Para el que se coloca fuera de sí mismo en una hipotética posición objetiva -lo que vale decir inhumano-, el último para qué es tan inasequible y en rigor tan absurdo, como el último por qué. ¿Que más da, en efecto, que no haya finalidad alguna? ¿Qué contradicción lógica hay en que el Universo no esté destinado a finalidad alguna, ni humana ni sobrehumana? ¿En qué se opone a la razón que todo esto no tenga más objeto que existir, pasando como existe y pasa? Esto, para el que se coloca fuera de sí, pero para el que vive y sufre y anhela dentro de sí... para este es ello cuestión de vida o muerte.

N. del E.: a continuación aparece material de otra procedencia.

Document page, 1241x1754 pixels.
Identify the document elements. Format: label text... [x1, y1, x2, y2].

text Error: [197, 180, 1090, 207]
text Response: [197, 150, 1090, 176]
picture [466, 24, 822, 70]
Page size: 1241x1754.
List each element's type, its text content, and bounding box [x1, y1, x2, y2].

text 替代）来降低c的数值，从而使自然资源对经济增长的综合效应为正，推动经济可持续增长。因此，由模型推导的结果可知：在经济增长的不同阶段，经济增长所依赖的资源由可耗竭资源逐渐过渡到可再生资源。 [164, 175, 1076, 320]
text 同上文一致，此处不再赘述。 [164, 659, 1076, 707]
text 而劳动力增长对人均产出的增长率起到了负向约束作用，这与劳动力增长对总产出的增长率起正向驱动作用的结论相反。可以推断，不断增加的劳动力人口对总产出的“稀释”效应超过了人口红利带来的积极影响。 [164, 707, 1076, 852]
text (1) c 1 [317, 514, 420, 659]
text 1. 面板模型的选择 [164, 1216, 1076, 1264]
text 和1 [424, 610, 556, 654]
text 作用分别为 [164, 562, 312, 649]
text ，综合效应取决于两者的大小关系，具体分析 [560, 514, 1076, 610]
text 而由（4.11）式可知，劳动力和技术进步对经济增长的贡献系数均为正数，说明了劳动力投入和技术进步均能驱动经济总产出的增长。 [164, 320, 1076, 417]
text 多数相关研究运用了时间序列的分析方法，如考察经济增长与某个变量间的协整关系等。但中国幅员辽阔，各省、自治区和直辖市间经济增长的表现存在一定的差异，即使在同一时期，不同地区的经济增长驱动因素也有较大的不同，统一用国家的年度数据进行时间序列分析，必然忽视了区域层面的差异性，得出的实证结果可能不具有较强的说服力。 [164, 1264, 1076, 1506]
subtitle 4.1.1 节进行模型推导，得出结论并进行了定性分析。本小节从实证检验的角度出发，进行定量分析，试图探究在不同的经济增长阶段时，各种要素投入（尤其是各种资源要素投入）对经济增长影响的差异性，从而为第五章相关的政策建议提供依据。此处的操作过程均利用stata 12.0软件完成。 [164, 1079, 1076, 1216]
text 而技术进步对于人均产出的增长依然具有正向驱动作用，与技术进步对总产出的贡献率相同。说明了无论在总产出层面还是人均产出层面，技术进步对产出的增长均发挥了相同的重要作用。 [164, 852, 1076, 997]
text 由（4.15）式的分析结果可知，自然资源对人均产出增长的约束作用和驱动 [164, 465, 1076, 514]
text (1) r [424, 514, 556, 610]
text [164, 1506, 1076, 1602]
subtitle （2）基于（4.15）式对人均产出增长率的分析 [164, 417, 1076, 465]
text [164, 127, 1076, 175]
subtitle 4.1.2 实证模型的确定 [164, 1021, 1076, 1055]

¡Búscate, pues, a ti mismo! Pero al encontrarse, ¿no es que se encuentra uno con su propia nada? «Habiéndose hecho el hombre pecador buscándose a sí mismo, se ha hecho desgraciado al encontrarse», dijo Bossuet (Traité de la concupiscente, cap. XI). «¡Búscate a ti mismo!», empieza por «¡conócete a ti mismo!». A lo que replica Carlyle (Past and present, book III; chap. XI): «El último evangelio de este mundo es: ¡conócete tu obra y cúmplela! ¡Conócete a ti mismo!... Largo tiempo ha que este mismo tuyo te ha atormentado; jamás llegarás a conocerlo, me parece. No creas que es tu tarea la de conocerte, eres un individuo inconocible, conoce lo que puedes hacer y hazlo como un Hércules. Esto será lo mejor.» Sí; pero eso que yo haga, ¿no se perderá también al cabo? Y si se pierde, ¿para qué hacerlo? Sí, sí; el llevar a cabo mi obra -¿y cuál es mi obra?- sin pensar en mí, sea acaso amar a Dios. ¿Y qué es amar a Dios?
Y por otra parte, el amar a Dios en mí, ¿no es que me amo más que a Dios, que me amo en Dios a mí mismo? Lo que en rigor anhelamos para después de la muerte es seguir viviendo esta vida, esta misma vida mortal, pero sin sus males, sin el tedio y sin la muerte. Es lo que expresó Séneca, el español, en su Consolación a Marcia (XXVI); es lo que quería, volver a vivir esta vida: ista moliri. Y es lo que pedía Job (XIX, 25-27), ver a Dios en carne, no en espíritu. ¿Y qué otra cosa significa aquella cómica ocurrencia de la vuelta eterna que brotó de las trágicas entrañas del pobre Nietzsche, hambriento de inmortalidad correcta y temporal?